Friday, June 19, 2020

News Humor for Week Ending Friday, Jun 19, 2020


1.   In the Los Angeles suburb of Sierra Madre, a woman napping in her back yard was attacked by a bear, but reportedly fought it off with her laptop computer.  ***  Apparently she aimed the built-in camera at the wild animal, and as soon as its image appeared on the screen she hit “Delete.”

2.   To avoid coronavirus, Russian President Vladimir Putin is not only working from home, but he also installed a special entry passage in which visitors walk through a fine mist of disinfectant.  ***  Scientists have not yet confirmed the effectiveness of the mist in killing the virus, but Mr. Putin’s tailor says it does a great job of taking out wrinkles.

3.   Relations between North and South Korea continue to deteriorate, and on Tuesday North Korea used explosive devices to demolish a building that had been used to improve communications between the two sides.  ***   Apparently, because of limited access to the Internet, that’s the North Korean version of clicking “Unfriend.”

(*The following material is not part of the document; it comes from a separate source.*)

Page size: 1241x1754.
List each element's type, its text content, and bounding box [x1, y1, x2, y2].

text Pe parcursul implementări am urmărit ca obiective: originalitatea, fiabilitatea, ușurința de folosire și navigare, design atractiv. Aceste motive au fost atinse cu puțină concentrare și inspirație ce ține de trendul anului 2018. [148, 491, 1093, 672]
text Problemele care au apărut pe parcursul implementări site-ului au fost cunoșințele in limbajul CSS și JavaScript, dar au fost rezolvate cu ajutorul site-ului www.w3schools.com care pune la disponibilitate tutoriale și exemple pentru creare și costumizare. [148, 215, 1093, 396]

4.   As Americans continue to be concerned about the nation’s food supply, there has been renewed interest in the 1930’s recipe for “depression cake,” which can be made without milk, butter or eggs, and is surprising tasty.  ***  And these days it’s usually served with a scoop of “anxiety ice cream.”

5.   Yesterday was National Bourbon Day, and I celebrated it all day long.  ***  I don’t know when National Aspirin Day is, but I started celebrating it first thing this morning.